> _Rincian Latihan_
Tulis ulang seluruh kutipan tentang dana bagi hasil migas di bawah ini tanpa mengubah satu huruf atau tanda baca pun.

> _Kutipan_
# # # #

Pembahasan alokasi DAU nasional maupun per daerah tidak sekedar dengan financial approach, melainkan juga political approach. Penetapan formula DAU yang digunakan untuk membagi besaran DAU Nasional selama ini selain WI-nya relatif rendah, juga pertimbangan lainnya seperti (1) daerah yang mengalami penurunan DAU dibanding tahun lalu relatif sedikit, (2) peningkatan dan penurunan DAU suatu daerah tidak signifikan dibanding DAU tahun sebelumnya.
Kamis, 26 Februari 2009
Transparansi perhitungan DBH Migas
(1) Dana Bagi Hasil Migas – grant atau revenue sharing.
PERTANYAAN:
Eksistensi filosofi dari apa yang disebut dengan bagi hasil pusat dan daerah khusus untuk migas, apakah itu grand atau real share? Kita ingin tahu menurut Bapak filosofinya itu seperti apa?
JAWABAN:
Secara normative terdapat dua pengertian dana bagi hasil (DBH) yang satu sama lain saling melengkapi. DBH adalah dana yang bersumber dari pendapatan APBN yang dialokasikan kepada daerah berdasarkan angka persentase tertentu. Definisi yang pertama setelah rangkaian kalimat tersebut masih ditambahkan dengan frase untuk mendanai kebutuhan daerah dalam rangka pelaksanaan desentralisasi, sedangkan definisi yang kedua ditambahkan dengan frase dengan memperhatikan potensi daerah penghasil
Pertanyaan khusus untuk migas apakah itu grant atau real share, kiranya perlu diluruskan, bahwa DBH secara harafiah sudah jelas adalah dana bagi hasil, baik untuk migas maupun sumber daya alam (SDA) lainnya sama – dana bagi hasil. Pengertian dana bagi hasil dicerminkan dari frase “yang dialokasikan kepada daerah berdasarkan angka persentase tertentu”. Prinsipnya adalah memperhatikan daerah penghasil atau by origin , bahwa daerah yang menghasilkan SDA (atau daerah penghasil) mendapatkan porsi yang lebih besar dari pada daerah yang bukan penghasil dan pembagiannya berdasarkan realisasi penerimaan dari sektor SDA yang disetorkan oleh kontraktor.

# # # #

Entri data
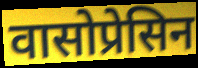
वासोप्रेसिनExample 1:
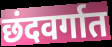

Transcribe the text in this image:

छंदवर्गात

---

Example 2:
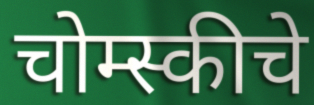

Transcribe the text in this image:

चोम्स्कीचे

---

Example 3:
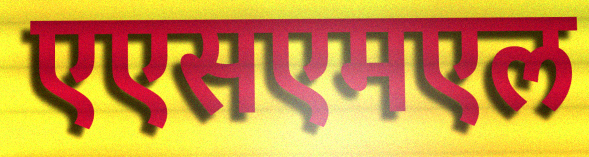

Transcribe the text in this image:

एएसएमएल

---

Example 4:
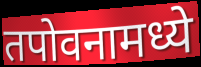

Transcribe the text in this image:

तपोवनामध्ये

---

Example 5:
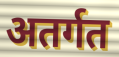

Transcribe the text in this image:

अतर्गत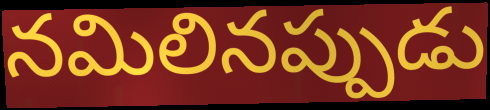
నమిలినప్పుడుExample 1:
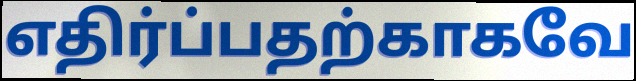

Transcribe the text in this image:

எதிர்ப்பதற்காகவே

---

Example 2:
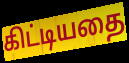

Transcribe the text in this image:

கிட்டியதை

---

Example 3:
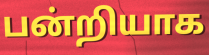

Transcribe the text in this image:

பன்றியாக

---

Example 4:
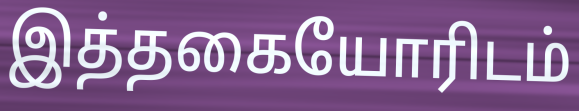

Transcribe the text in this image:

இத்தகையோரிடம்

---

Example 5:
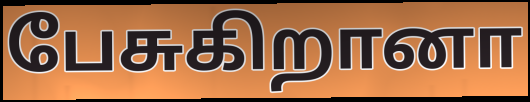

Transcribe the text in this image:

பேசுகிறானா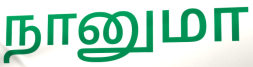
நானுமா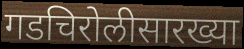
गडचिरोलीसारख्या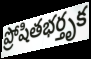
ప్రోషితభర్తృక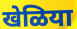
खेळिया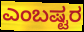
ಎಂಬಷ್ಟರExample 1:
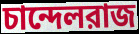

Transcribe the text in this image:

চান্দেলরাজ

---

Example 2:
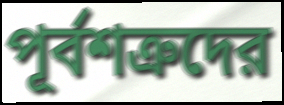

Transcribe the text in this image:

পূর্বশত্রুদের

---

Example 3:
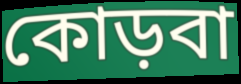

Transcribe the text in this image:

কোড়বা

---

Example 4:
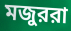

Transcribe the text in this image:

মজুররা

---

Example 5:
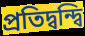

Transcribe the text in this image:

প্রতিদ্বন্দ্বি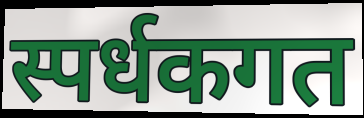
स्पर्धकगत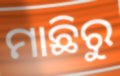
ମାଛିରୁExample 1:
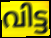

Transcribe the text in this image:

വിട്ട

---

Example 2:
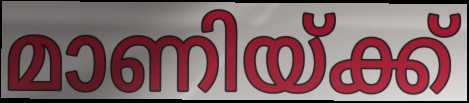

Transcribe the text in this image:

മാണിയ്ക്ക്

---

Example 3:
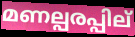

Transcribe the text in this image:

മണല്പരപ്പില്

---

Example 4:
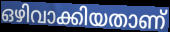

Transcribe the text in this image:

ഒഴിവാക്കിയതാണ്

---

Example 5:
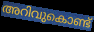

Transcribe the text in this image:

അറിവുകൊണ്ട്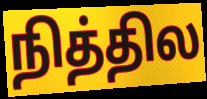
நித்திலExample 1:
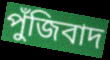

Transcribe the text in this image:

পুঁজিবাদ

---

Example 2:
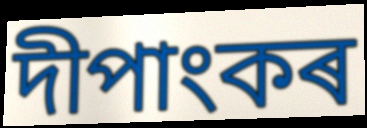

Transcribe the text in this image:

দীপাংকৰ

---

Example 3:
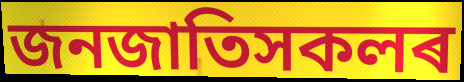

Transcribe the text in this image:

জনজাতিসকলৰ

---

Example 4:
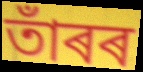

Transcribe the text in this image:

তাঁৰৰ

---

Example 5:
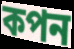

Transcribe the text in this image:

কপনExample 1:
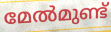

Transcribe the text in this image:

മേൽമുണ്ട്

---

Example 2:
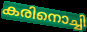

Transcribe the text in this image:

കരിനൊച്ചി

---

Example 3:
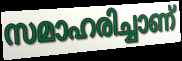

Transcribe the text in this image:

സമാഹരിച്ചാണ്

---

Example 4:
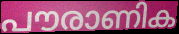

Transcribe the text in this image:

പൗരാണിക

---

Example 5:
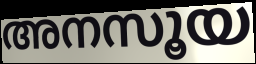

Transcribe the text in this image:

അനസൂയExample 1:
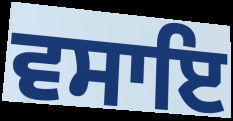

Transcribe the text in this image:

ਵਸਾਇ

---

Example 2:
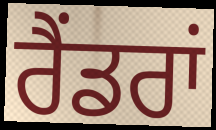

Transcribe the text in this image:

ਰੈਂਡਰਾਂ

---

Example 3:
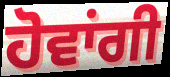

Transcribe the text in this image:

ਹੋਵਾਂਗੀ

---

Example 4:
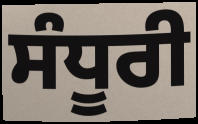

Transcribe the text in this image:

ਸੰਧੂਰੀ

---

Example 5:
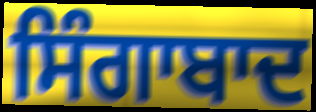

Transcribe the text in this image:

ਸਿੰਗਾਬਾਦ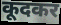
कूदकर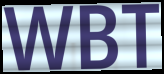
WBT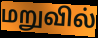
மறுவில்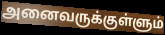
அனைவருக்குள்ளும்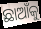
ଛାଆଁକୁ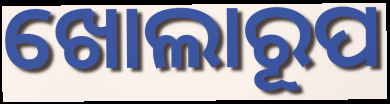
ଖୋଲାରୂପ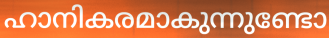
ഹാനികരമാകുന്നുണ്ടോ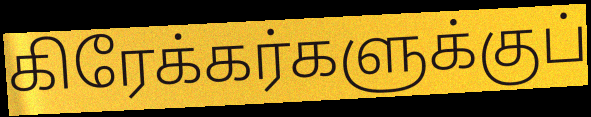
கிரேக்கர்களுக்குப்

# # # #

> _Jawaban Akhir_
Pembahasan alokasi DAU nasional maupun per daerah tidak sekedar dengan financial approach, melainkan juga political approach. Penetapan formula DAU yang digunakan untuk membagi besaran DAU Nasional selama ini selain WI-nya relatif rendah, juga pertimbangan lainnya seperti (1) daerah yang mengalami penurunan DAU dibanding tahun lalu relatif sedikit, (2) peningkatan dan penurunan DAU suatu daerah tidak signifikan dibanding DAU tahun sebelumnya.
Kamis, 26 Februari 2009
Transparansi perhitungan DBH Migas
(1) Dana Bagi Hasil Migas – grant atau revenue sharing.
PERTANYAAN:
Eksistensi filosofi dari apa yang disebut dengan bagi hasil pusat dan daerah khusus untuk migas, apakah itu grand atau real share? Kita ingin tahu menurut Bapak filosofinya itu seperti apa?
JAWABAN:
Secara normative terdapat dua pengertian dana bagi hasil (DBH) yang satu sama lain saling melengkapi. DBH adalah dana yang bersumber dari pendapatan APBN yang dialokasikan kepada daerah berdasarkan angka persentase tertentu. Definisi yang pertama setelah rangkaian kalimat tersebut masih ditambahkan dengan frase untuk mendanai kebutuhan daerah dalam rangka pelaksanaan desentralisasi, sedangkan definisi yang kedua ditambahkan dengan frase dengan memperhatikan potensi daerah penghasil
Pertanyaan khusus untuk migas apakah itu grant atau real share, kiranya perlu diluruskan, bahwa DBH secara harafiah sudah jelas adalah dana bagi hasil, baik untuk migas maupun sumber daya alam (SDA) lainnya sama – dana bagi hasil. Pengertian dana bagi hasil dicerminkan dari frase “yang dialokasikan kepada daerah berdasarkan angka persentase tertentu”. Prinsipnya adalah memperhatikan daerah penghasil atau by origin , bahwa daerah yang menghasilkan SDA (atau daerah penghasil) mendapatkan porsi yang lebih besar dari pada daerah yang bukan penghasil dan pembagiannya berdasarkan realisasi penerimaan dari sektor SDA yang disetorkan oleh kontraktor.